Между тем, в то время как мадемуазель де Монпансье начала догадываться, что, возможно, ее не выдают замуж из-за личной выгоды отца, который, не имея собственного состояния, управлял огромными владениями своей дочери, Виллермон, достойный дворянин, гвардейский капитан и друг состоявшего на ее службе офицера по имени Сожон, был взят во Фландрии в плен генералом Пикколомини, который после нескольких месяцев неволи позволил ему под честное слово вернуться во Францию. На прощание генерал дал в его честь обед и, поскольку с иностранцами принято беседовать об их отчизне, он завел разговор о французском дворе. И тогда, вполне естественно, Виллермон стал говорить о мадемуазель де Монпансье, расхваливать ее нрав и ее красоту.

— Да, да, — сказал Пикколомини, — мы знаем ее, по крайней мере понаслышке, и были бы счастливы иметь такую достойную принцессу у себя.

Подобное замечание человека, близкого к эрцгерцогу Леопольду Вильгельму, выглядело более чем предложением. Так что эти слова поразили Виллермона, и он повторил их Сожону, которому они вскружили голову и который с этой минуты не думал ни о чем другом, кроме брака мадемуазель де Монпансье с эрцгерцогом.

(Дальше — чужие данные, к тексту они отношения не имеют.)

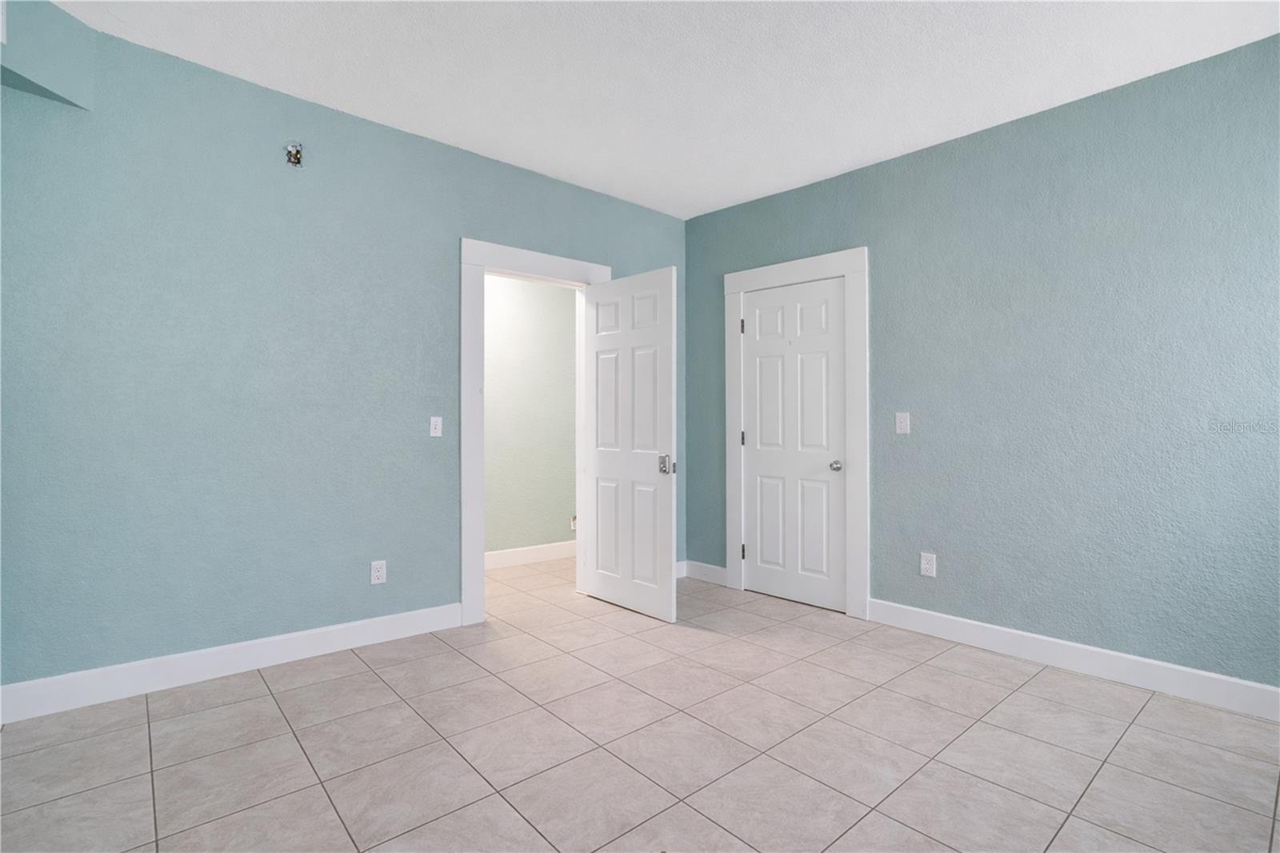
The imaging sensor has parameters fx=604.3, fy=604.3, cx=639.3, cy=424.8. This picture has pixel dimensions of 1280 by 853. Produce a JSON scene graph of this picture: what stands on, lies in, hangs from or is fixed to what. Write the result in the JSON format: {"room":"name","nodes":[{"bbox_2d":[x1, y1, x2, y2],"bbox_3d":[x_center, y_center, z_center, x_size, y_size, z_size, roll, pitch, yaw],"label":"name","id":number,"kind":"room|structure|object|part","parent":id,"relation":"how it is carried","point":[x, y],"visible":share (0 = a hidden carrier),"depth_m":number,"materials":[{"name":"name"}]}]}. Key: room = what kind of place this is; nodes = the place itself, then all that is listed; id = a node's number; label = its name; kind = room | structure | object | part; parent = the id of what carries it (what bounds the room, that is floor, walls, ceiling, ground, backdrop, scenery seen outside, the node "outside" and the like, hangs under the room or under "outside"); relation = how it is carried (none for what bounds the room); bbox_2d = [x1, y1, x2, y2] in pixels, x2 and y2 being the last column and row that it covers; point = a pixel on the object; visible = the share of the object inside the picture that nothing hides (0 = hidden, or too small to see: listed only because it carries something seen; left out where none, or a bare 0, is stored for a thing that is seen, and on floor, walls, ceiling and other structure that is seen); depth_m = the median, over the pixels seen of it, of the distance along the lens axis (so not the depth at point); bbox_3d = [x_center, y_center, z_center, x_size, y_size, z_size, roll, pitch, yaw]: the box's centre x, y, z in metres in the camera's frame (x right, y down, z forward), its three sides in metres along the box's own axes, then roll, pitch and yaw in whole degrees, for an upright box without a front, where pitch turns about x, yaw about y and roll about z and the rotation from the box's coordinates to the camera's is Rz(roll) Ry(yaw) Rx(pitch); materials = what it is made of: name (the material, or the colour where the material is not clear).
{"room":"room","nodes":[
{"label":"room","id":0,"kind":"room"},
{"bbox_2d":[0,10,688,698],"bbox_3d":[-1.180,-0.230,3.391,4.223,2.729,0.123,0,0,-41],"label":"left wall","id":1,"kind":"structure","parent":0,"point":[457,230],"depth_m":2.73,"materials":[{"name":"blue paint"}]},
{"bbox_2d":[0,0,97,109],"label":"wall soffit","id":2,"kind":"object","parent":1,"relation":"attached to","point":[66,73],"visible":0.94,"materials":[{"name":"paint"}]},
{"bbox_2d":[0,603,463,722],"bbox_3d":[-1.783,1.062,2.800,1.937,0.130,0.015,0,0,-41],"label":"baseboard","id":3,"kind":"structure","parent":1,"relation":"attached to","point":[302,640],"depth_m":2.67,"materials":[{"name":"white paint"}]},
{"bbox_2d":[284,141,303,166],"bbox_3d":[-1.639,-1.288,2.866,0.073,0.113,0.054,0,0,-41],"label":"electrical box","id":4,"kind":"object","parent":1,"relation":"in","point":[294,155],"visible":0.97,"depth_m":2.87,"materials":[{"name":"metal"}]},
{"bbox_2d":[369,559,387,584],"bbox_3d":[-1.364,0.768,3.155,0.073,0.118,0.009,0,0,-41],"label":"wall socket","id":5,"kind":"object","parent":1,"relation":"attached to","point":[377,573],"visible":0.99,"depth_m":3.15,"materials":[{"name":"white plastic"}]},
{"bbox_2d":[428,416,443,436],"bbox_3d":[-1.132,0.007,3.363,0.070,0.115,0.018,0,0,-41],"label":"light switch","id":6,"kind":"object","parent":1,"relation":"attached to","point":[434,434],"visible":0.99,"depth_m":3.36,"materials":[{"name":"white plastic"}]},
{"bbox_2d":[461,238,611,624],"bbox_3d":[-0.626,0.043,3.845,1.079,2.179,0.154,0,0,-41],"label":"door frame","id":7,"kind":"structure","parent":1,"relation":"attached to","point":[499,250],"depth_m":3.49,"materials":[{"name":"white paint"}]},
{"bbox_2d":[581,264,677,619],"bbox_3d":[-0.088,0.107,3.756,0.162,2.035,0.802,0,0,-41],"label":"open door","id":8,"kind":"structure","parent":7,"relation":"attached to","point":[662,334],"depth_m":3.69,"materials":[{"name":"white paint"}]},
{"bbox_3d":[0.153,0.231,3.544,0.078,0.104,0.080,0,0,-41],"label":"door knob","id":9,"kind":"part","parent":8,"relation":"part of","materials":[{"name":"silver metal"}]},
{"bbox_2d":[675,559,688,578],"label":"baseboard","id":10,"kind":"structure","parent":1,"relation":"attached to","point":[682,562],"depth_m":4.51,"materials":[{"name":"white paint"}]},
{"bbox_2d":[484,273,577,558],"bbox_3d":[-1.377,-0.213,4.685,4.436,2.713,0.120,0,0,-41],"label":"hallway wall","id":11,"kind":"structure","parent":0,"point":[557,518],"depth_m":5.00,"materials":[{"name":"paint"}]},
{"bbox_2d":[484,540,574,570],"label":"baseboard","id":12,"kind":"structure","parent":11,"relation":"attached to","point":[512,558],"depth_m":4.98,"materials":[{"name":"white paint"}]},
{"bbox_2d":[568,514,577,530],"bbox_3d":[-0.566,0.847,5.265,0.078,0.123,0.013,0,0,-41],"label":"hallway socket","id":13,"kind":"object","parent":11,"relation":"attached to","point":[572,526],"visible":0.48,"depth_m":5.26,"materials":[{"name":"white plastic"}]},
{"bbox_2d":[0,554,1279,852],"bbox_3d":[-0.022,1.183,2.477,5.529,0.101,5.392,0,0,-41],"label":"tile floor","id":14,"kind":"structure","parent":0,"point":[349,677],"depth_m":2.11,"materials":[{"name":"tile"}]},
{"bbox_2d":[56,0,1279,218],"bbox_3d":[0.002,-1.614,2.337,5.333,0.114,5.162,0,0,-41],"label":"ceiling","id":15,"kind":"structure","parent":0,"point":[522,155],"depth_m":2.62,"materials":[{"name":"white paint"}]},
{"bbox_2d":[687,32,1279,695],"bbox_3d":[1.759,-0.208,3.197,0.126,2.700,4.126,0,0,-41],"label":"right wall","id":16,"kind":"structure","parent":0,"point":[745,207],"depth_m":2.82,"materials":[{"name":"blue paint"}]},
{"bbox_2d":[680,559,728,585],"bbox_3d":[0.490,1.079,4.435,0.015,0.122,0.408,0,0,-41],"label":"baseboard","id":17,"kind":"structure","parent":16,"relation":"attached to","point":[714,575],"depth_m":4.43,"materials":[{"name":"white paint"}]},
{"bbox_2d":[720,248,867,618],"bbox_3d":[0.963,0.045,3.935,0.029,2.191,1.055,0,0,-41],"label":"door frame","id":18,"kind":"structure","parent":16,"relation":"attached to","point":[858,252],"depth_m":3.64,"materials":[{"name":"white paint"}]},
{"bbox_3d":[0.709,-0.672,4.175,0.032,0.106,0.032,0,0,-41],"label":"hinge","id":19,"kind":"part","parent":18,"relation":"part of","materials":[{"name":"black metal"}]},
{"bbox_2d":[741,276,846,611],"bbox_3d":[0.984,0.117,3.916,0.133,2.030,0.755,0,0,-41],"label":"closet door","id":20,"kind":"structure","parent":18,"relation":"in","point":[758,344],"depth_m":3.89,"materials":[{"name":"white paint"}]},
{"bbox_3d":[1.198,0.253,3.706,0.072,0.063,0.069,0,0,-41],"label":"closet knob","id":21,"kind":"part","parent":20,"relation":"part of","materials":[{"name":"silver metal"}]},
{"bbox_2d":[894,411,910,434],"bbox_3d":[1.465,-0.013,3.372,0.016,0.117,0.072,0,0,-41],"label":"light switch","id":22,"kind":"object","parent":16,"relation":"attached to","point":[902,423],"visible":0.98,"depth_m":3.37,"materials":[{"name":"white plastic"}]},
{"bbox_2d":[919,551,936,576],"bbox_3d":[1.570,0.758,3.289,0.009,0.121,0.075,0,0,-41],"label":"wall socket","id":23,"kind":"object","parent":16,"relation":"attached to","point":[925,566],"visible":0.99,"depth_m":3.29,"materials":[{"name":"white plastic"}]},
{"bbox_2d":[866,598,1279,719],"bbox_3d":[2.161,1.075,2.644,0.015,0.127,2.427,0,0,-41],"label":"baseboard","id":24,"kind":"structure","parent":16,"relation":"attached to","point":[1095,650],"depth_m":2.74,"materials":[{"name":"white paint"}]}
]}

Вначале эти несколько неопределенные известия, переданные мадемуазель де Монпансье, не произвели на нее большого впечатления, поскольку она по-прежнему мечтала о браке с императором; но вскоре разнесся слух, что император женится на эрцгерцогине Тирольской, и тогда, с досады, принцесса начала чуть больше верить в замысел Сожона. Неизвестно, докуда продвинулась интрига, ибо принцесса, которая одна могла это сказать, все отрицала; но однажды утром Сожон был арестован, и вечером все начали шептаться, что мадемуазель де Монпансье едва не была похищена эрцгерцогом.